Exercise description:
Your answer must be the exact lines from the one holding "Ферритовые кольца" through the final line of the records below, both included, and nothing more.

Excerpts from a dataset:

[Start of section]

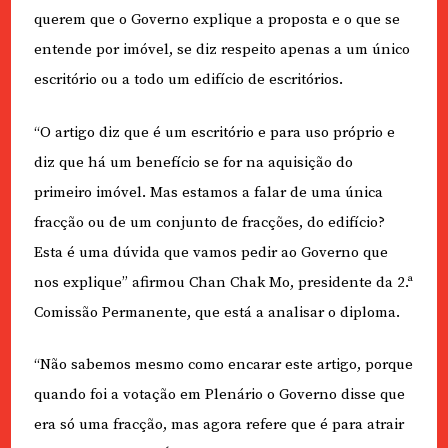
querem que o Governo explique a proposta e o que se
entende por imóvel, se diz respeito apenas a um único
escritório ou a todo um edifício de escritórios.
“O artigo diz que é um escritório e para uso próprio e
diz que há um benefício se for na aquisição do
primeiro imóvel. Mas estamos a falar de uma única
fracção ou de um conjunto de fracções, do edifício?
Esta é uma dúvida que vamos pedir ao Governo que
nos explique” afirmou Chan Chak Mo, presidente da 2.ª
Comissão Permanente, que está a analisar o diploma.
“Não sabemos mesmo como encarar este artigo, porque
quando foi a votação em Plenário o Governo disse que
era só uma fracção, mas agora refere que é para atrair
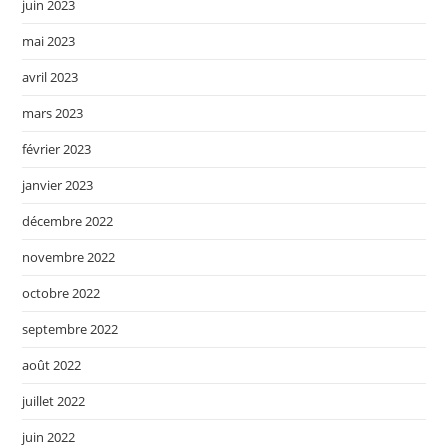
juin 2023
mai 2023
avril 2023
mars 2023
février 2023
janvier 2023
décembre 2022
novembre 2022
octobre 2022
septembre 2022
août 2022
juillet 2022
juin 2022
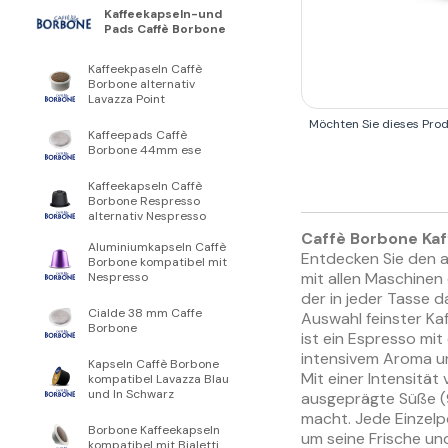
Kaffeekapseln-und
Pads Caffè Borbone
Kaffeekpaseln Caffè
Borbone alternativ
Lavazza Point
Möchten Sie dieses Pro
Kaffeepads Caffè
Borbone 44mm ese
Kaffeekapseln Caffè
Borbone Respresso
alternativ Nespresso
Caffè Borbone Kaf
Aluminiumkapseln Caffè
Entdecken Sie den 
Borbone kompatibel mit
mit allen Maschinen
Nespresso
der in jeder Tasse d
Cialde 38 mm Caffe
Auswahl feinster Ka
Borbone
ist ein Espresso m
intensivem Aroma un
Kapseln Caffè Borbone
Mit einer Intensität
kompatibel Lavazza Blau
und In Schwarz
ausgeprägte Süße (9
macht. Jede Einzelp
Borbone Kaffeekapseln
um seine Frische un
kompatibel mit Bialetti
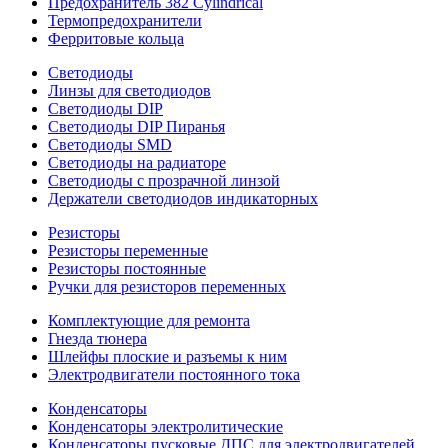
Предохранитель 382 Cylindrical
Термопредохранители
Ферритовые кольца
Светодиоды
Линзы для светодиодов
Светодиоды DIP
Светодиоды DIP Пиранья
Светодиоды SMD
Светодиоды на радиаторе
Светодиоды с прозрачной линзой
Держатели светодиодов индикаторных
Резисторы
Резисторы переменные
Резисторы постоянные
Ручки для резисторов переменных
Комплектующие для ремонта
Гнезда тюнера
Шлейфы плоские и разъемы к ним
Электродвигатели постоянного тока
Конденсаторы
Конденсаторы электролитические
Конденсаторы пусковые ДПС для электродвигателей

[End of section]

Solution to this exercise:
Ферритовые кольца
Светодиоды
Линзы для светодиодов
Светодиоды DIP
Светодиоды DIP Пиранья
Светодиоды SMD
Светодиоды на радиаторе
Светодиоды с прозрачной линзой
Держатели светодиодов индикаторных
Резисторы
Резисторы переменные
Резисторы постоянные
Ручки для резисторов переменных
Комплектующие для ремонта
Гнезда тюнера
Шлейфы плоские и разъемы к ним
Электродвигатели постоянного тока
Конденсаторы
Конденсаторы электролитические
Конденсаторы пусковые ДПС для электродвигателей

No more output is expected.